Saturday, September 8, 2012
There have been a number of recent posts in the blogsphere about what is perceived to be the rather poor quality of many computer programs in bioinformatics. Basically, many bioinformaticians aren't taking seriously the need to properly engineer software, with full documentation and standard programming development and versioning.
I thought that I might draw your attention to a few of the posts here, for those of you who write code. Most of the posts have a long series of comments, which are themselves worth reading, along with the original post.
At the Byte Size Biology blog, Iddo Friedberg discusses the nature of disposable programs in research, which are written for one specific purpose and then effectively thrown away:
Can we make accountable research software?
Such programs are "not done with the purpose of being robust, or reusable, or long-lived in development and versioning repositories." I have much sympathy for this point of view, since all of my own programs are of this throw-away sort.
However, Deepak Singh, at the Business|Bytes|Genes|Molecules blog, fails to see much point to this sort of programming:
He argues that disposable code creates a "technical debt" from which the programmer will not recover.
Titus Brown, at the Living in an Ivory Basement blog, extends the discussion by considering the consequences of publishing (or not publishing) this sort of code:
He considers that failure to properly document and release computer code makes the work anecdotal bioinformatics rather than computational science. He laments the pressure to publish code that is not yet ready for prime-time, and the fact that computational work is treated as secondary to the experimental work. Having myself encountered this latter attitude from experimental biologists (the experiment gets two pages of description and the data analysis gets two lines), I entirely agree. Titus concludes with this telling comment: "I would never recommend a bioinformatics analysis position to anyone — it leads to computational science driven by biologists, which is often something we call 'bad science'." Indeed, indeed.

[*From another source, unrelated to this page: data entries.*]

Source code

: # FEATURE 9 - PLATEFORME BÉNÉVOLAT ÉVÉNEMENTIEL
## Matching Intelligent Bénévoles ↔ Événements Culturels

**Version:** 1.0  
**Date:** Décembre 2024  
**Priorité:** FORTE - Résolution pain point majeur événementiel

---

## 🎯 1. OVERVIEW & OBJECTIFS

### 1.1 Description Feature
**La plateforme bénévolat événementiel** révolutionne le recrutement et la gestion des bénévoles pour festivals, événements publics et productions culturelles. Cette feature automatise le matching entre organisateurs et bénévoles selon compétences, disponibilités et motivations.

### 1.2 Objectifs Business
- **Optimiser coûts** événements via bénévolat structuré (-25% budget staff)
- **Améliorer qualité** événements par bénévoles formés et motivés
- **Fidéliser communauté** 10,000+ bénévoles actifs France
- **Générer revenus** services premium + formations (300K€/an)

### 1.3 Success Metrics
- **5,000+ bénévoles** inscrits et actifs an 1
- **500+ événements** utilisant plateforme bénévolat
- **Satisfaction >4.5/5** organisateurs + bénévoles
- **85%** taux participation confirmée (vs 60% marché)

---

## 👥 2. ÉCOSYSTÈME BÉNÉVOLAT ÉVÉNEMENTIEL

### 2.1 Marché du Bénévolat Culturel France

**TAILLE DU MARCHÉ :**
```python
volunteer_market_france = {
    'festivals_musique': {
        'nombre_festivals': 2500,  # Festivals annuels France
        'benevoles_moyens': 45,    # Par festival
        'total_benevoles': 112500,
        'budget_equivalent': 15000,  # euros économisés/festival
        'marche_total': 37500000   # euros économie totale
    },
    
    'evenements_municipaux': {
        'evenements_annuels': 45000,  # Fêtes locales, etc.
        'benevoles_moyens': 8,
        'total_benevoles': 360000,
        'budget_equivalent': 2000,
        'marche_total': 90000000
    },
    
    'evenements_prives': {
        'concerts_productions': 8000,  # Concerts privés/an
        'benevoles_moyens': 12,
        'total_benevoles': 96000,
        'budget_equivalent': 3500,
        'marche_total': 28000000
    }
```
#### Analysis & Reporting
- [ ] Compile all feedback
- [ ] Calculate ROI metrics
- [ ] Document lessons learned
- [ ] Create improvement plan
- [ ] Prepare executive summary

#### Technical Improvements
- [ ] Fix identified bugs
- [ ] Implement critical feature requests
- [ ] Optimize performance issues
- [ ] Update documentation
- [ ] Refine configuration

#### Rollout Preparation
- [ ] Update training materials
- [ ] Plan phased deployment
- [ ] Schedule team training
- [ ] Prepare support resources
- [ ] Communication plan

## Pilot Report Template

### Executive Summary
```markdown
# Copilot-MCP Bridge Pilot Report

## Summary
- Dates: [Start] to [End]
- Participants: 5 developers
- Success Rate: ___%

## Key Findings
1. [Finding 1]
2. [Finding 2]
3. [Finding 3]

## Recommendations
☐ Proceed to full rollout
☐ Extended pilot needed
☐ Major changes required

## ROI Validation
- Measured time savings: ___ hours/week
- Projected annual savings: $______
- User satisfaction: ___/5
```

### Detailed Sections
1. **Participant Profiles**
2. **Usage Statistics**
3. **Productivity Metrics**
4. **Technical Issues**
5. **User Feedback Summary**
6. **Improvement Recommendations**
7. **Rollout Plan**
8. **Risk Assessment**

Back at the Business|Bytes|Genes|Molecules blog, Deepak Singh also agrees that "a lot of computational science, at least in the life sciences, is very anecdoctal and suffers from a lack of computational rigor, and there is an opaqueness that makes science difficult to reproduce":
Titus has a point
This leads to Iddo Friedberg's post (the Byte Size Biology blog) that mentions this concept:
The Bioinformatics Testing Consortium
This group intends to act as testers for bioinformatics software, providing a means to validate the quality of the code. This is a good, if somewhat ambitious, idea.
Finally, Dave Lunt, at the EvoPhylo blog, takes this to the next step, by considering the direct effect on the reproducibility of scientific research:
Reproducible Research in Phylogenetics
He notes that bioinformatics workflows are often complex, using pipelines to tie together a wide range of programs. This makes the data analysis difficult to reproduce if it needs to be done manually. Hence, he champions "pipelines, workflows and/or script-based automation", with the code made available as part of the Methods section of publications.